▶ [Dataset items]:
----
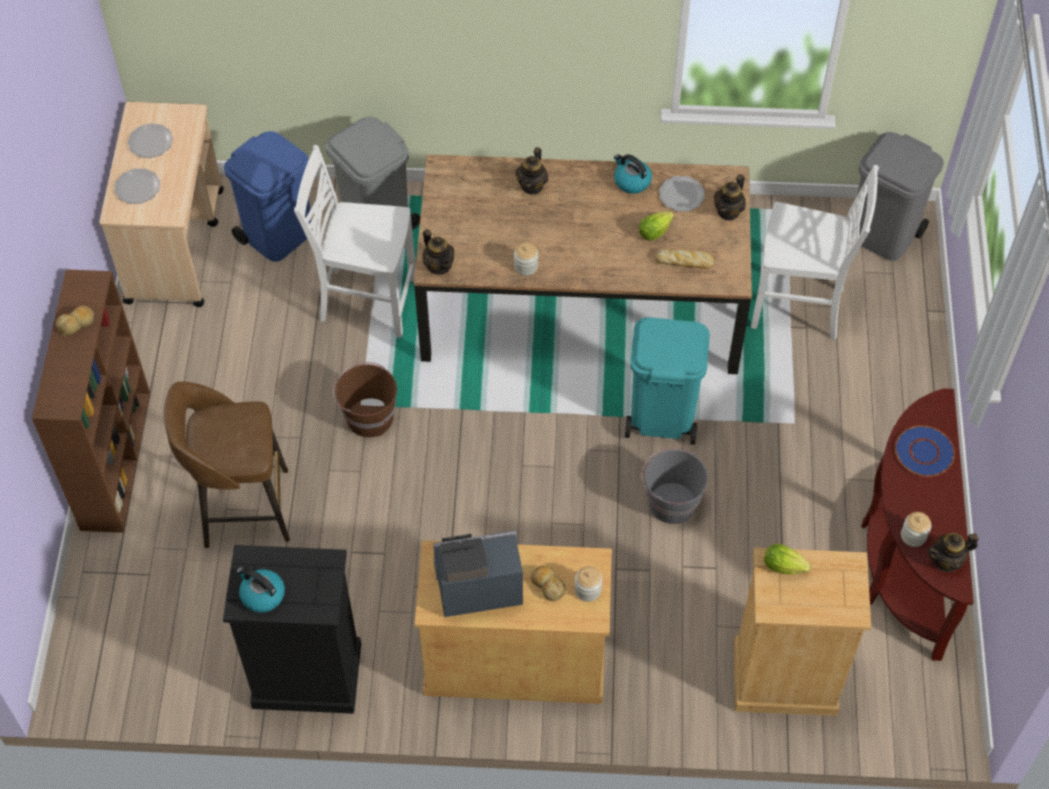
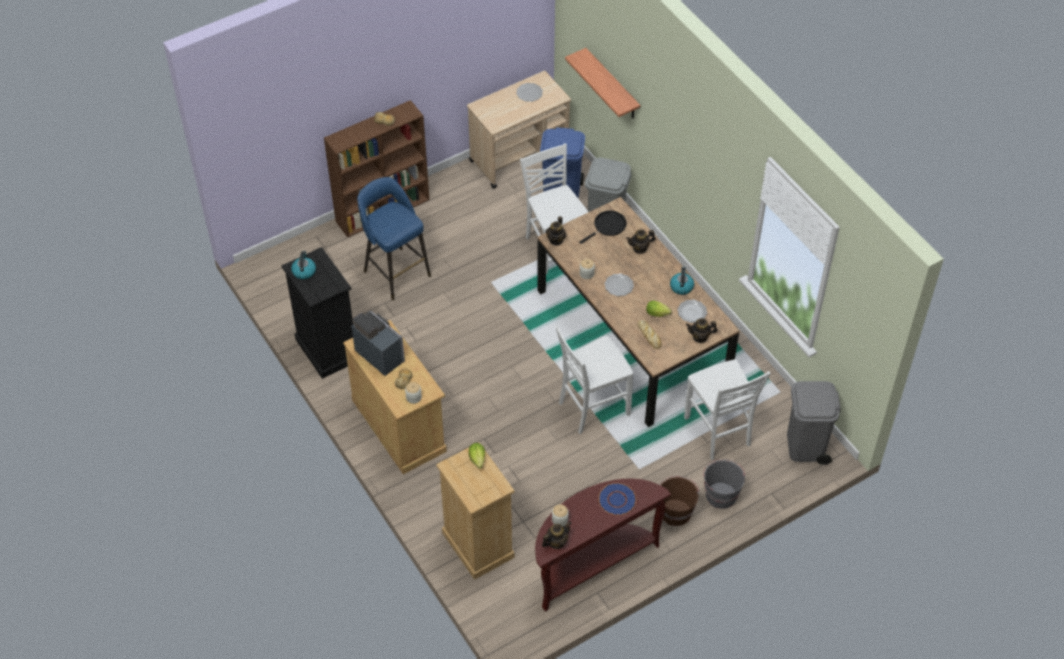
camera: 55 degrees right, 5 degrees down
(137, 188) = (498, 105): plate -> plate (618, 285)
(242, 508) = (396, 272): brown stool -> blue stool
(284, 28) = (612, 85): none -> shelf
(368, 417) = (487, 289): brown bucket -> brown bucket (675, 511)
(465, 197) = (608, 226): none -> black frying pan
(661, 416) = (592, 408): turquoise trash can -> white chair
(671, 502) = (543, 440): grey bucket -> grey bucket (721, 494)
(947, 561) = (556, 542): teapot -> teapot turned 105 degrees clockwise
----
▶ [What to do]: Of all the lines in the records, how many have the word "degrees"? Write only the number.

▶ [Answer for the task]: 2